President Obama and Executive Power
For about the last seven years, Democrats had bemoaned former President Bush's use of
executive power.
From shielding energy policy deliberations to setting up military tribunals without court involvement, Bush, with Cheney's encouragement, has taken what scholars call a more expansive view of his role than any commander in chief in decades. With few exceptions, Congress and the courts have largely stayed out of the way, deferential to the argument that a president needs free rein, especially in wartime.
In fact, President Obama has been quick to criticize executive power, at least as it was used by President Bush.
"I think it’s going to take some time, and our legal teams are working in consultation with our national security apparatus as we speak to help design exactly what we need to do," Obama said on ABC’s ‘This Week’. "But I don’t want to be ambiguous about this. We are going to close Guantanamo, and we are going to make sure that the procedures we set up are ones that abide by our Constitution."
Of course, when it comes to his own administration, President Obama has certainly taken his own expansive use of executive power.
Here is how President Obama views the cabinet system created by the Framers of the Constitution.
But Obama appears willing to take that chance. Aides say he believes the Cabinet structure is outdated because it doesn’t recognize that problems like global warming sprawl across several agencies, often requiring a sort of uber-Cabinet member – a czar – to confront them.
As such, instead of using the "outdated" structure of Cabinet appointees, President Obama has instead appointed all sorts of Czars, advisors, and envoys. The latest is the appointment of a
WMD Czar. It is rather convenient that President Obama finds the Cabinet structure outdated. That's because czars, advisors, and envoys need not get Senate approval. They have no bureaucratic structure. Most of all, they are only answerable to the President himself. In fact, all these czars, envoys, and advisors have been created by President Obama out of whole cloth. They will do whatever he wants them to do.

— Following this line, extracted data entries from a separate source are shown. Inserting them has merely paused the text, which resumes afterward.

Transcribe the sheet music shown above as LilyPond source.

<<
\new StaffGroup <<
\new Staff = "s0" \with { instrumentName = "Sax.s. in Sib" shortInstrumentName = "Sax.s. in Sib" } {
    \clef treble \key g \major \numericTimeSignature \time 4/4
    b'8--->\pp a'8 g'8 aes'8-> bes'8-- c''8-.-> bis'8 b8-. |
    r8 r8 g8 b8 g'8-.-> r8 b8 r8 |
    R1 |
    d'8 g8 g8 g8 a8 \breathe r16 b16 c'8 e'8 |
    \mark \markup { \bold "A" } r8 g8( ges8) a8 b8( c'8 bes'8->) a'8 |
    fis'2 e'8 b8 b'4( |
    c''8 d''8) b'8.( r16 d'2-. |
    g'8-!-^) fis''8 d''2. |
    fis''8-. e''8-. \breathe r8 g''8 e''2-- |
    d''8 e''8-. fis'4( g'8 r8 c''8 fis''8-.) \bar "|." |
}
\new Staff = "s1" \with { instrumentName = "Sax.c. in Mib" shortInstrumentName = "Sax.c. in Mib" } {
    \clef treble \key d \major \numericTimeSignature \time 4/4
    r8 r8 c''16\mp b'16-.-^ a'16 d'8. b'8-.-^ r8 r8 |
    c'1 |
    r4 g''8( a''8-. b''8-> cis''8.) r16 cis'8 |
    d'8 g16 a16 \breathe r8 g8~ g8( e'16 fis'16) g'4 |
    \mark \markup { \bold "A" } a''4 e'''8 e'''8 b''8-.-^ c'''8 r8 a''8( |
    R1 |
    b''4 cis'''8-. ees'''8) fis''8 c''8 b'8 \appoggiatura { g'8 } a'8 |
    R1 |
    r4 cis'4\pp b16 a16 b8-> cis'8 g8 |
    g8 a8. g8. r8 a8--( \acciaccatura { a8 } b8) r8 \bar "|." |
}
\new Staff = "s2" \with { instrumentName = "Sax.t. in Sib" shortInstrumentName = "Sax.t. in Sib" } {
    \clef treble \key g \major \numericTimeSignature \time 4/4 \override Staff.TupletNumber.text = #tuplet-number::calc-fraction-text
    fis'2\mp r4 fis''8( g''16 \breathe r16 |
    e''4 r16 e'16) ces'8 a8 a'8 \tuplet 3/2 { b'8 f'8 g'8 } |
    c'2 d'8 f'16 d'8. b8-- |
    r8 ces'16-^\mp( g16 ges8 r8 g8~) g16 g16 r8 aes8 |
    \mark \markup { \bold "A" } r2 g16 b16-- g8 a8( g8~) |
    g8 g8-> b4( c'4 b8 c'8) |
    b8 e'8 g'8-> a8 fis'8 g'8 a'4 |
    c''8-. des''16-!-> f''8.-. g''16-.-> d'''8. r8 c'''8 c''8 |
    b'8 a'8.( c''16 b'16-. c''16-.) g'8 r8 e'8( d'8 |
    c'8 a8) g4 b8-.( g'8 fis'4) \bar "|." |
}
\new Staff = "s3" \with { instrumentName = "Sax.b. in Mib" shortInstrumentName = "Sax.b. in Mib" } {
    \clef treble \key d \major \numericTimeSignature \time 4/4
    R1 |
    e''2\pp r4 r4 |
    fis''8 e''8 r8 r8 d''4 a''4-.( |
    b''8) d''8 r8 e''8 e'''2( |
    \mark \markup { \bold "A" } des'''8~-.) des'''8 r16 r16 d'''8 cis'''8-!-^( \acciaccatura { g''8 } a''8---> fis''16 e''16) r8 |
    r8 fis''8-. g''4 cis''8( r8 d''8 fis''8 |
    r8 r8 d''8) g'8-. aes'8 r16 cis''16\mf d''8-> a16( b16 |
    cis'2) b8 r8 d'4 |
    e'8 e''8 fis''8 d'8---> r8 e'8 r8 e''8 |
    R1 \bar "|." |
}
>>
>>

Now, it's true that Cabinet Secretaries are also ultimately answerable to the President. Unlike Czars, Envoys and advisors, they have a bureaucratic structure that they use to implement policy. Envoys, Czars, and advisors have no such problem. They are also not answerable to the sort of Congressional oversight that a traditional Secretary would. They can do whatever they want. Furthermore, their only job is whatever the President asks of them.
By creating a structure for the White House that consolidates power outside of the Cabinet structure, President Obama also consolidates power in the hands of a few that are answerable only to him. By doing so, he also expands his own executive power. It seems that the expansion of Executive power is only a bad thing when you are out of power.